───── Extracted records

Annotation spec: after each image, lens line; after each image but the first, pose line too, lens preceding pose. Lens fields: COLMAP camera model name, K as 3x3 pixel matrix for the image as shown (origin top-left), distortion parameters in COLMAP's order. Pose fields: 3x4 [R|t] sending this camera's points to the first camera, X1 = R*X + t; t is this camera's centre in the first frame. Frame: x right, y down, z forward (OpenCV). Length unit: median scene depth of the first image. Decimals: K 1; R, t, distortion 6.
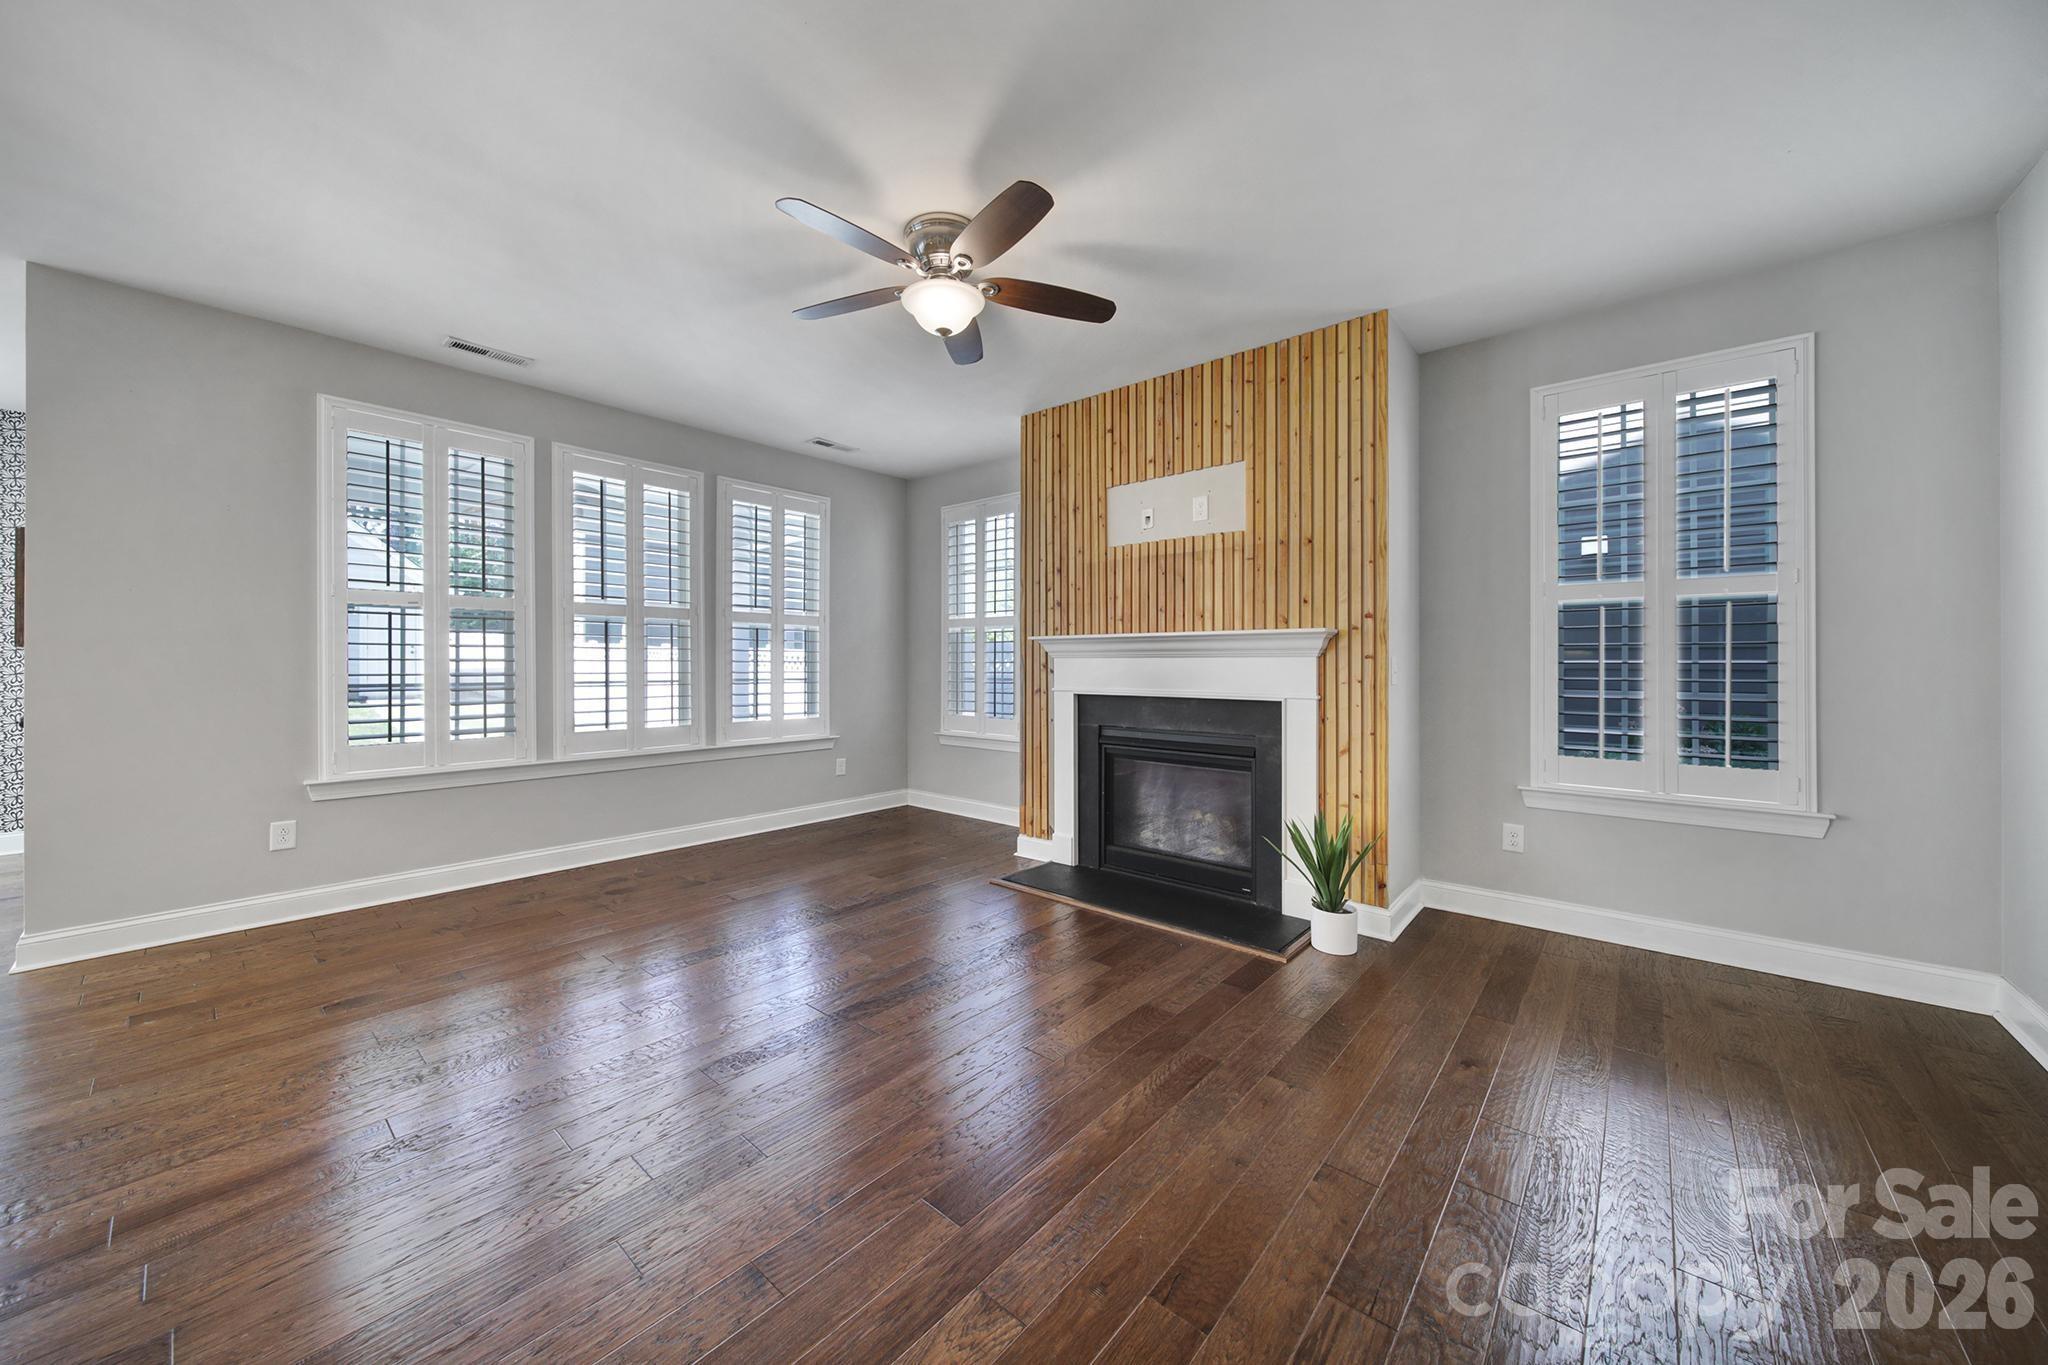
lens RADIAL K [[729.3, 0, 1017.4], [0, 729.3, 662.4], [0, 0, 1]] dist [-0.001706, -0.000315]
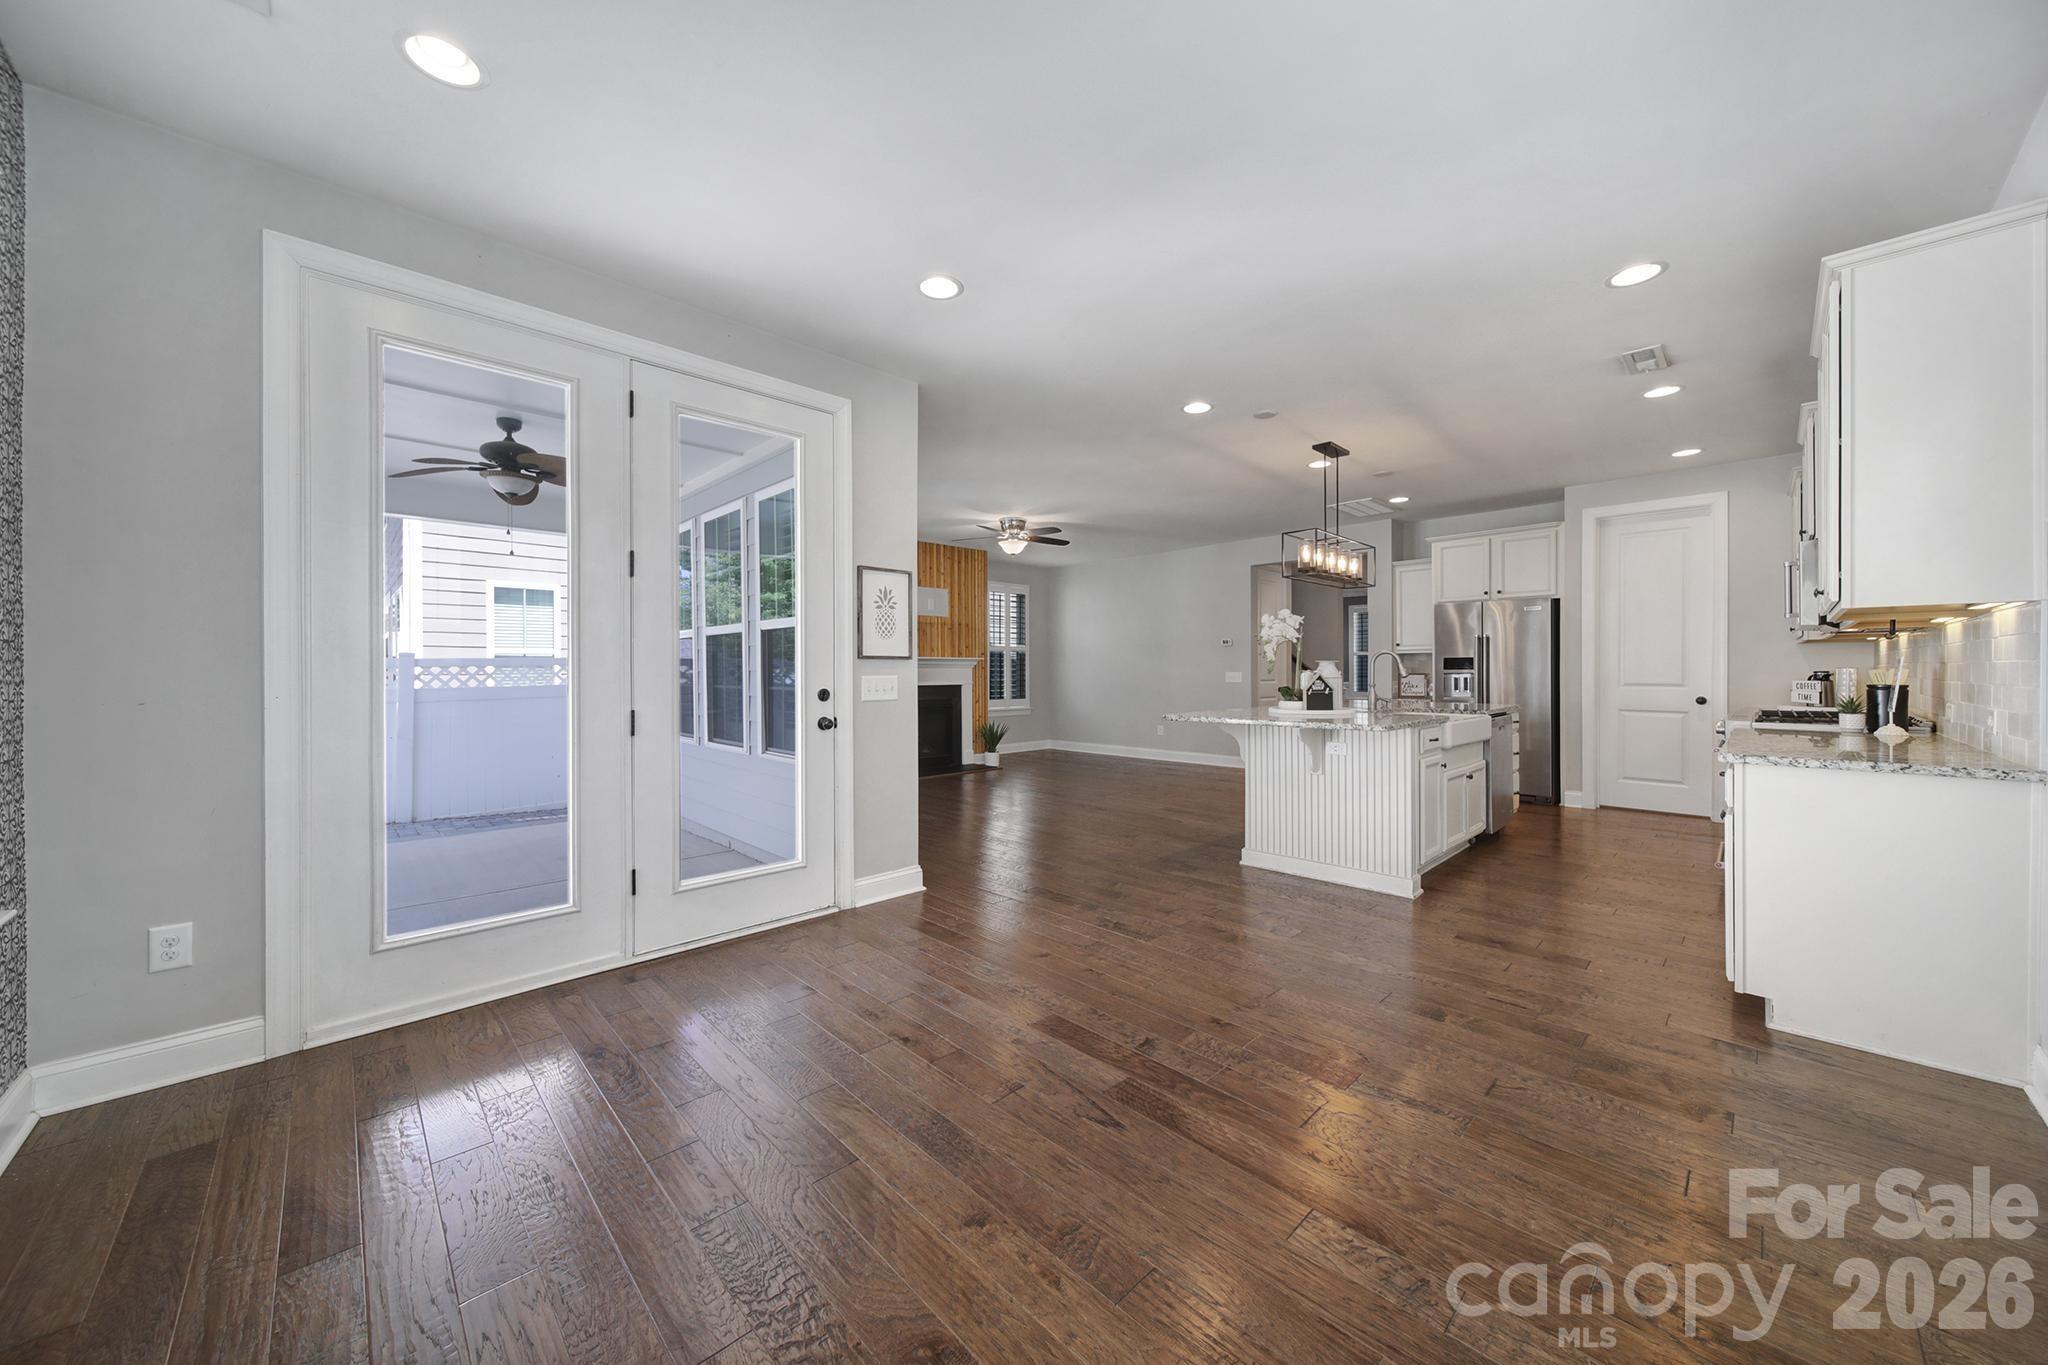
lens RADIAL K [[729.1, 0, 1023.3], [0, 729.1, 676.3], [0, 0, 1]] dist [0.001345, -0.001815]
pose [[0.086939, -0.008839, 0.996174, -2.053043], [-0.000650, 0.999960, 0.008929, -0.000651], [-0.996213, -0.001424, 0.086929, 0.503769]]
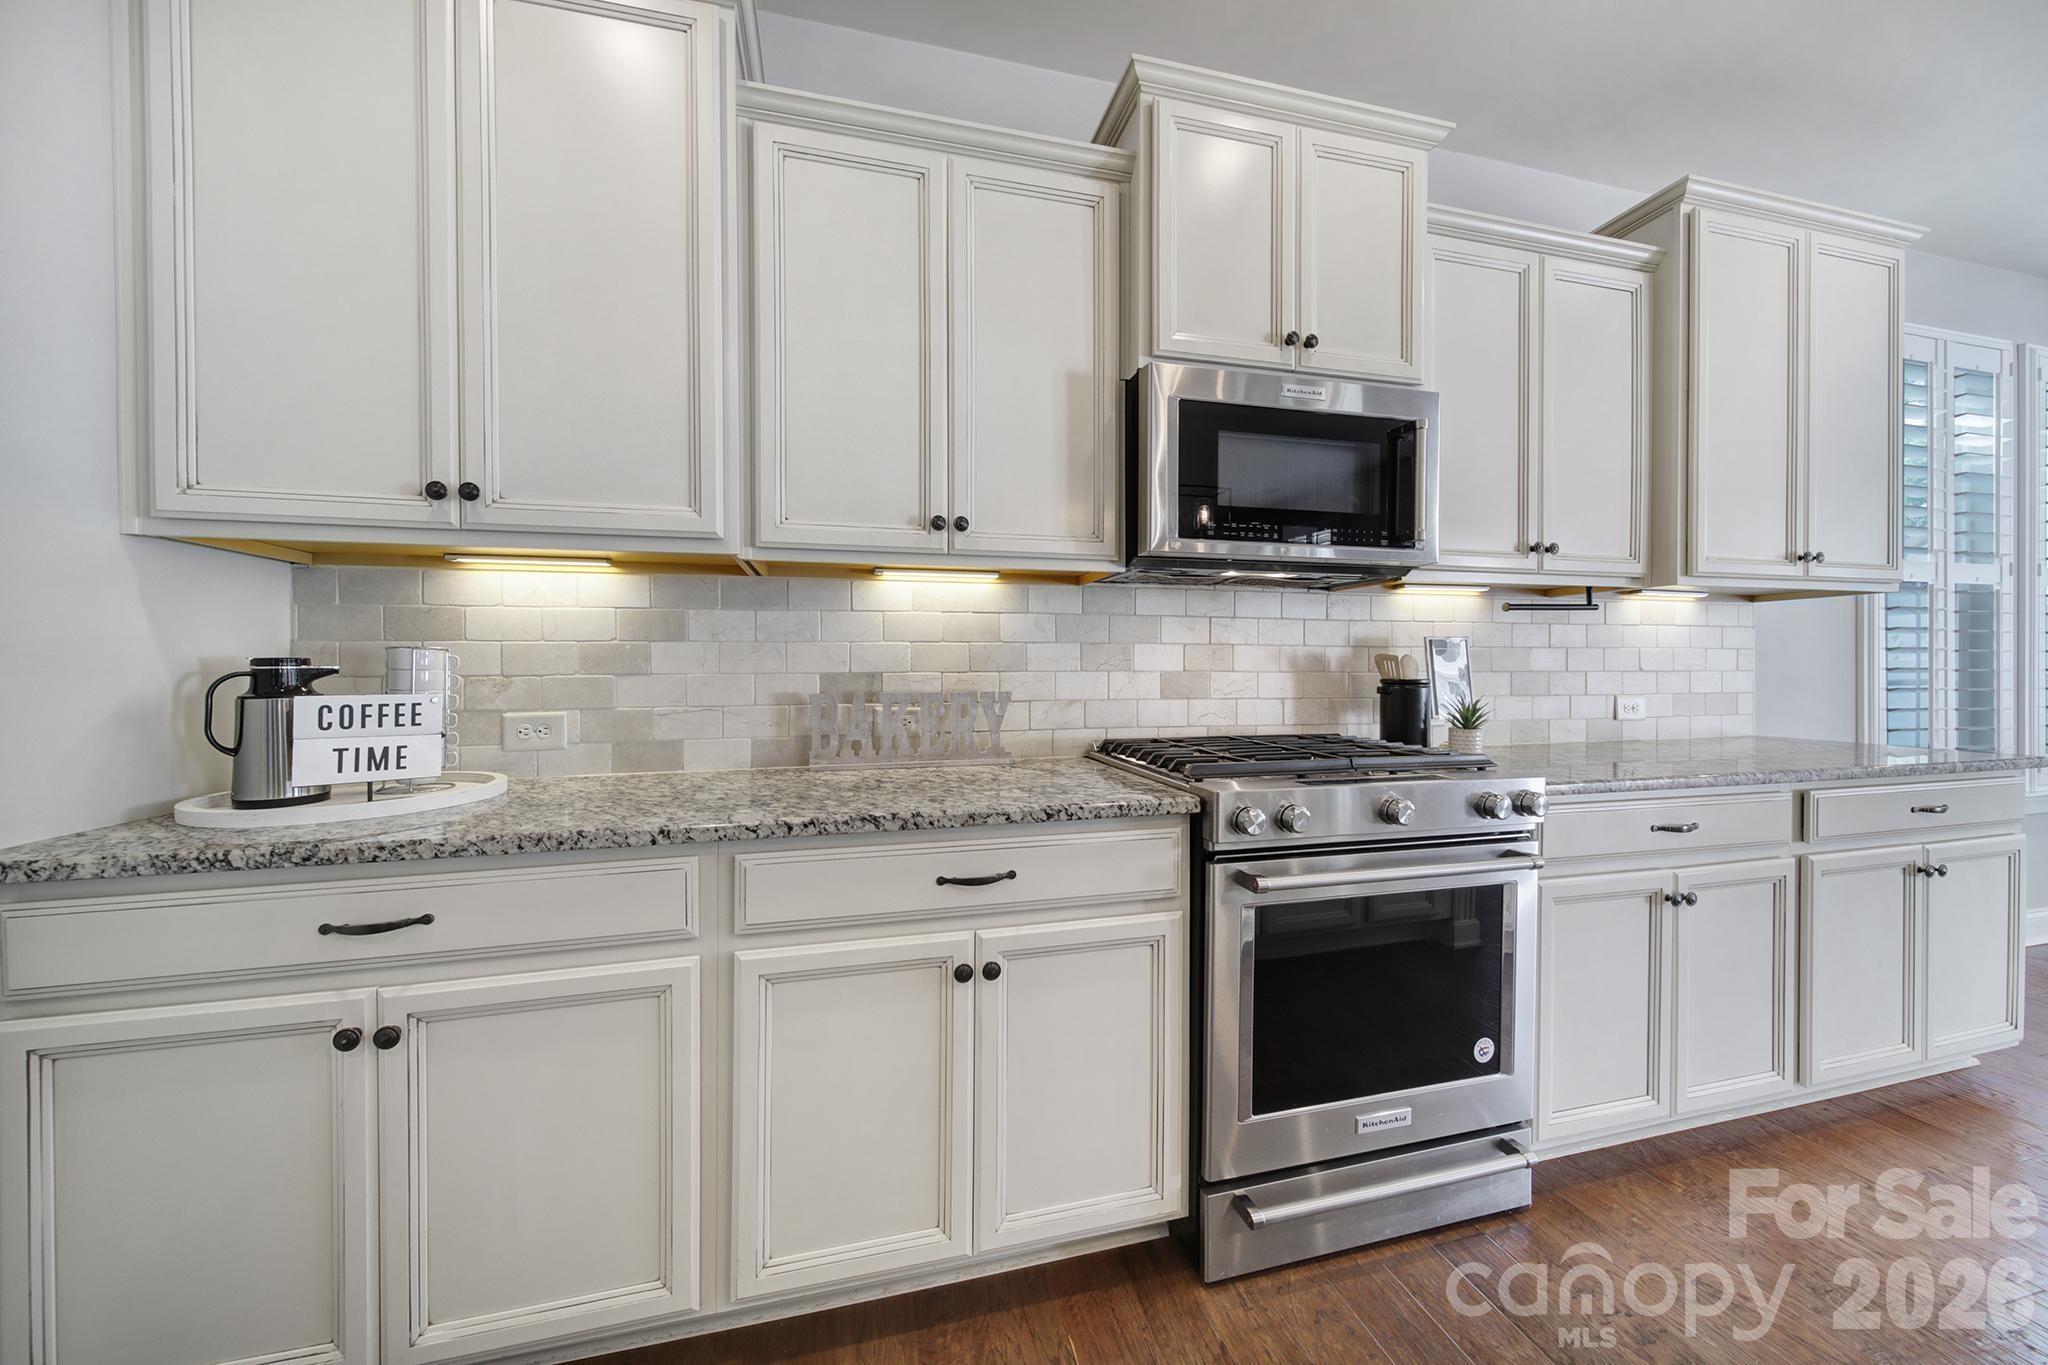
lens RADIAL K [[713.4, 0, 1020.2], [0, 713.4, 671.8], [0, 0, 1]] dist [-0.000341, -0.000130]
pose [[-0.573904, 0.004416, -0.818911, -0.500566], [0.004480, 0.999987, 0.002252, 0.007762], [0.818911, -0.002377, -0.573916, -0.368605]]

──────────

■ What the exercise asks ■
An exact copy of the data is required, with the pictures excluded.

■ Problem solution ■
Annotation spec: after each image, lens line; after each image but the first, pose line too, lens preceding pose. Lens fields: COLMAP camera model name, K as 3x3 pixel matrix for the image as shown (origin top-left), distortion parameters in COLMAP's order. Pose fields: 3x4 [R|t] sending this camera's points to the first camera, X1 = R*X + t; t is this camera's centre in the first frame. Frame: x right, y down, z forward (OpenCV). Length unit: median scene depth of the first image. Decimals: K 1; R, t, distortion 6.
lens RADIAL K [[729.3, 0, 1017.4], [0, 729.3, 662.4], [0, 0, 1]] dist [-0.001706, -0.000315]
lens RADIAL K [[729.1, 0, 1023.3], [0, 729.1, 676.3], [0, 0, 1]] dist [0.001345, -0.001815]
pose [[0.086939, -0.008839, 0.996174, -2.053043], [-0.000650, 0.999960, 0.008929, -0.000651], [-0.996213, -0.001424, 0.086929, 0.503769]]
lens RADIAL K [[713.4, 0, 1020.2], [0, 713.4, 671.8], [0, 0, 1]] dist [-0.000341, -0.000130]
pose [[-0.573904, 0.004416, -0.818911, -0.500566], [0.004480, 0.999987, 0.002252, 0.007762], [0.818911, -0.002377, -0.573916, -0.368605]]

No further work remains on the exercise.